**Consignes**:
A - Reproduisez fidèlement le passage du discours qui commence par "Je tiens à vous" et se poursuit jusqu'à "à y participer.".
B - D'après le discours, quel montant le budget de 2000 et la mise à jour d'octobre ont-ils prévu sur cinq ans pour améliorer la qualité de l'environnement ?
=== Segment du document ===
Permettez-moi de commencer par vous dire à quel point je suis heureux d'être parmi vous ce matin.

Je tiens à vous remercier tous d'être venus aussi tôt, et j'aimerais remercier particulièrement David McGuinty et tous les membres de la Table ronde d'avoir organisé ce petit déjeuner et de m'avoir invité, avec Karen Redman, à y participer.

Nous devrions également prendre le temps de remercier Stuart Smith du travail remarquable qu'il effectue à titre de président. Sous sa gouverne, la Table ronde a accompli des progrès majeurs et a mis au point des propositions qui font maintenant partie intégrante de la politique gouvernementale. Il suffit pour s'en convaincre de jeter un coup d'œil au budget de 2000 et à la mise à jour d'octobre dernier. Ensemble, ces exercices budgétaires ont prévu 1,4 milliard de dollars sur cinq ans pour des mesures visant à améliorer la qualité de l'environnement. Toutes ces initiatives montrent à quel point Stuart Smith peut être efficace et convaincant. Nous sommes chanceux de pouvoir compter sur son expérience, son leadership et – par-dessus tout – sa vision d'un Canada plus fort et en meilleure santé.
=== Extrait de données ===
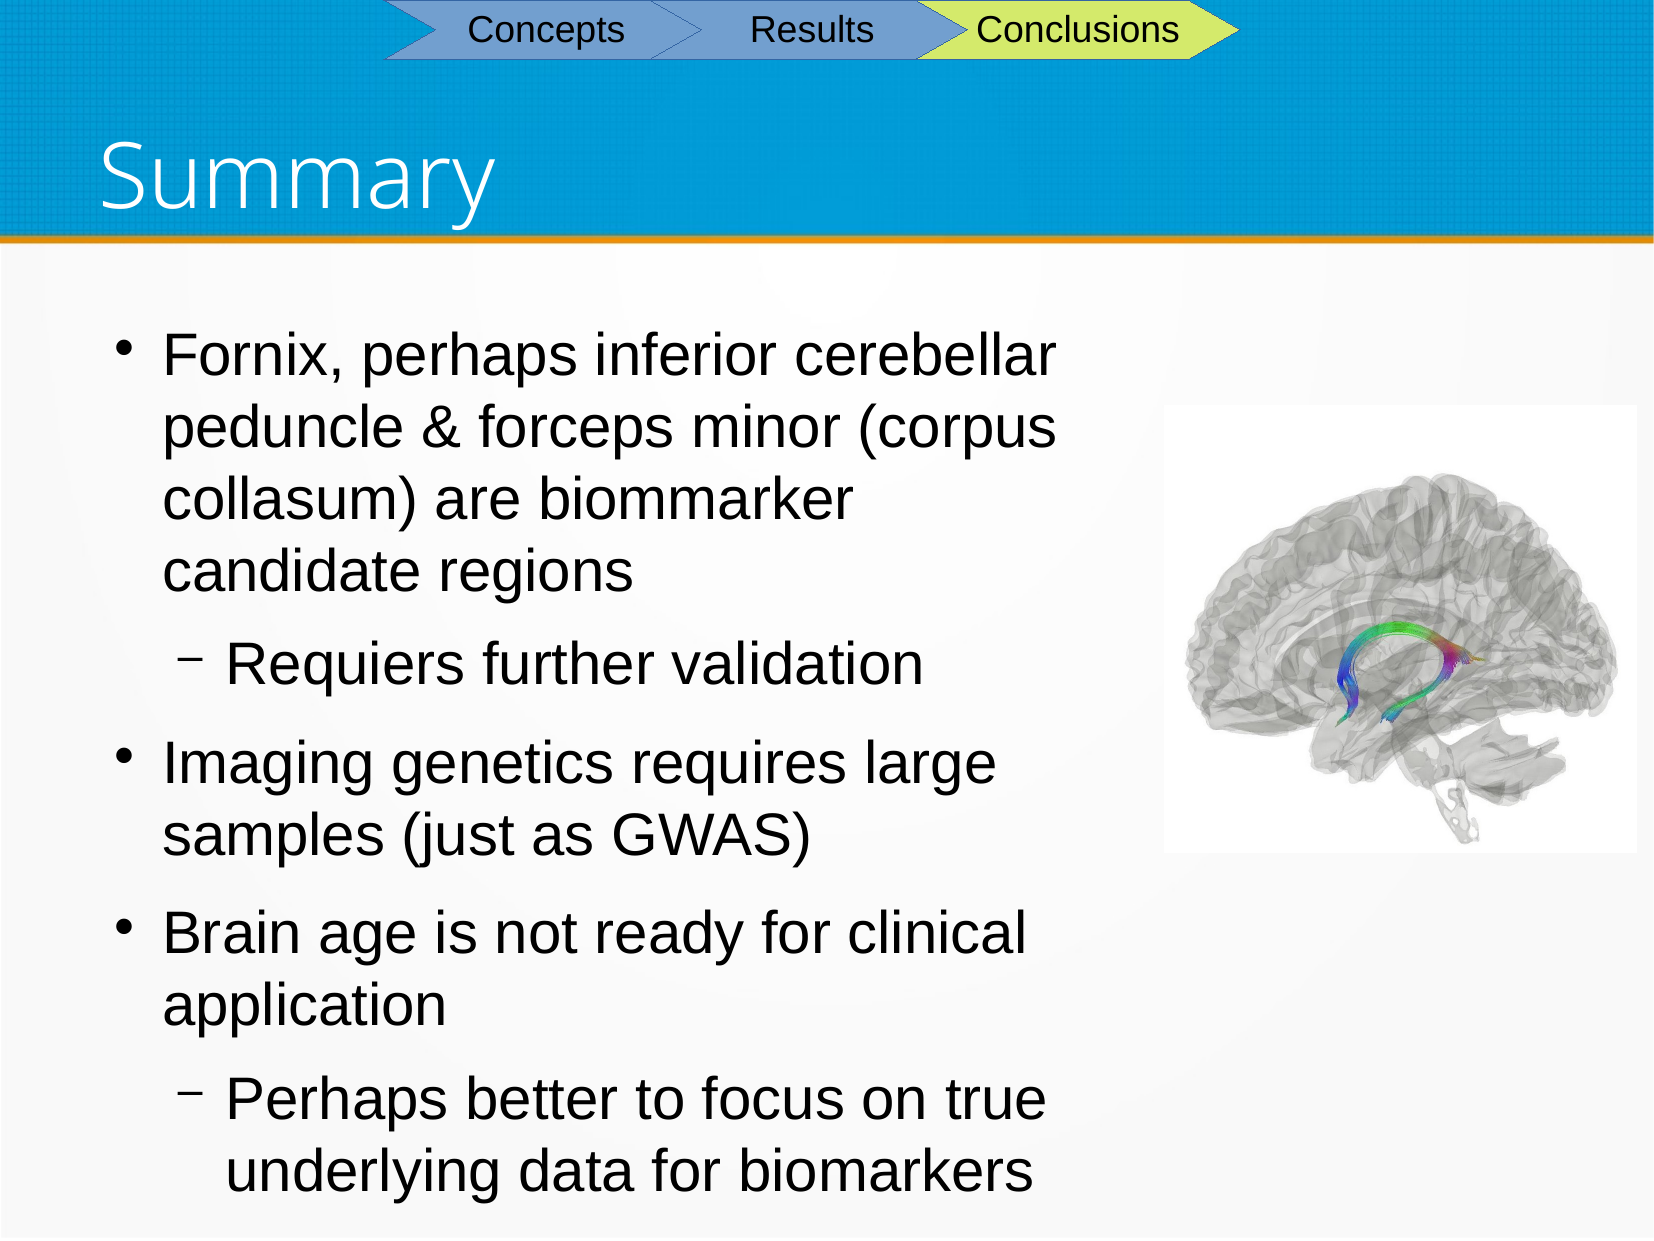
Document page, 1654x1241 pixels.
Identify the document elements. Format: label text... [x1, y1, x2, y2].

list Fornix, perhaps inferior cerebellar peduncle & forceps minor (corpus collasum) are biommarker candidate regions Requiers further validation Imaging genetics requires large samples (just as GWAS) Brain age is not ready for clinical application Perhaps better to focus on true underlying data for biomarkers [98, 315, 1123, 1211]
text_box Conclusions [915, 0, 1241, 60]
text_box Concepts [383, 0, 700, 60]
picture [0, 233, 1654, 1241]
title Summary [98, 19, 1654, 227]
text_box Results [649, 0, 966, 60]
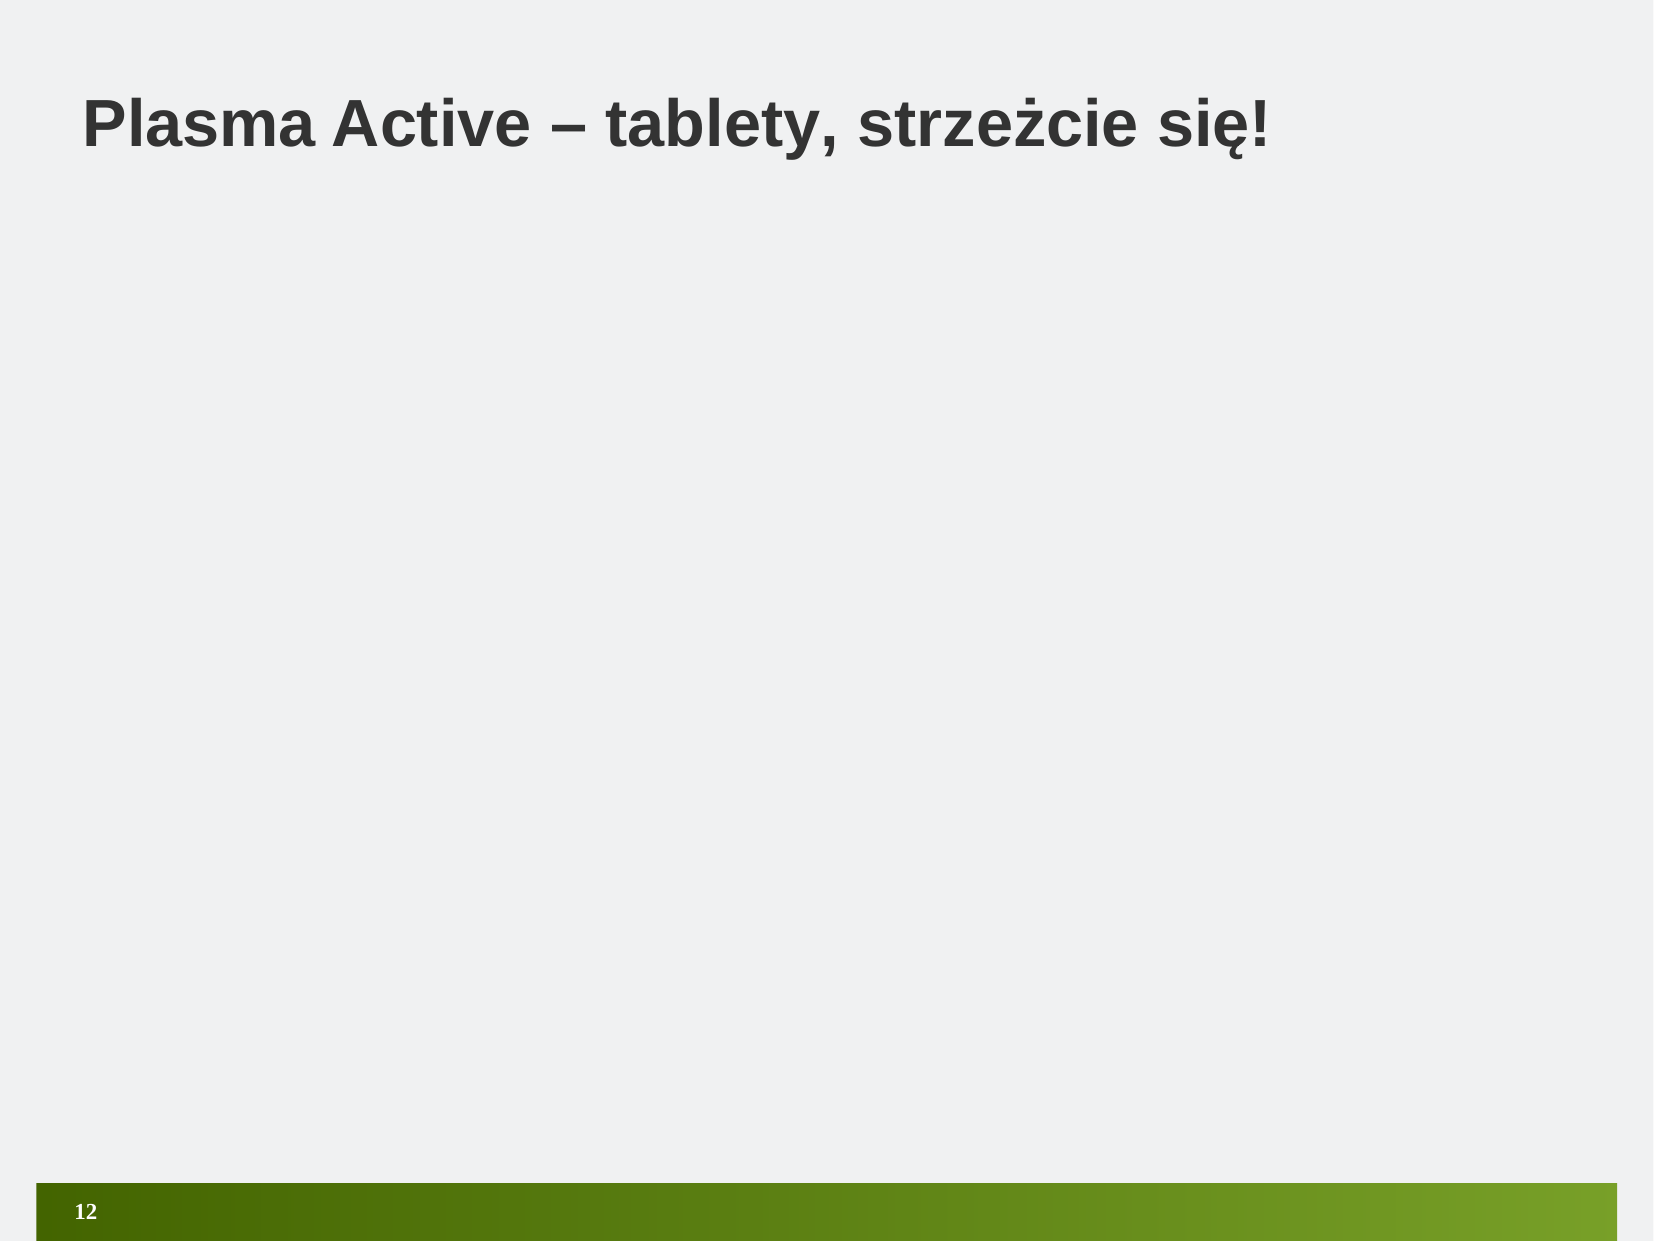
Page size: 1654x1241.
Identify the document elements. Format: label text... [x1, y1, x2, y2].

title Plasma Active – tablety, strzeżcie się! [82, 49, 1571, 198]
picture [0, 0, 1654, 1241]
===
**Réponses par tâche**:
A -
Je tiens à vous remercier tous d'être venus aussi tôt, et j'aimerais remercier particulièrement David McGuinty et tous les membres de la Table ronde d'avoir organisé ce petit déjeuner et de m'avoir invité, avec Karen Redman, à y participer.

B - 1,4 milliard de dollars.